### Work item:
Every line from the one holding "Microsoft Edge" through the final line of the entries is to be reproduced exactly, and no other line.

======== The records

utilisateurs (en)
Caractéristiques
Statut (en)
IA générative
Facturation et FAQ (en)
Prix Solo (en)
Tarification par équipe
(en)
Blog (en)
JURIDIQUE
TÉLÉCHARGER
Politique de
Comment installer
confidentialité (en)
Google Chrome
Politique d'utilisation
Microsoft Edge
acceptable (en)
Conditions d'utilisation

================

### Output for this exercise:
Microsoft Edge
acceptable (en)
Conditions d'utilisation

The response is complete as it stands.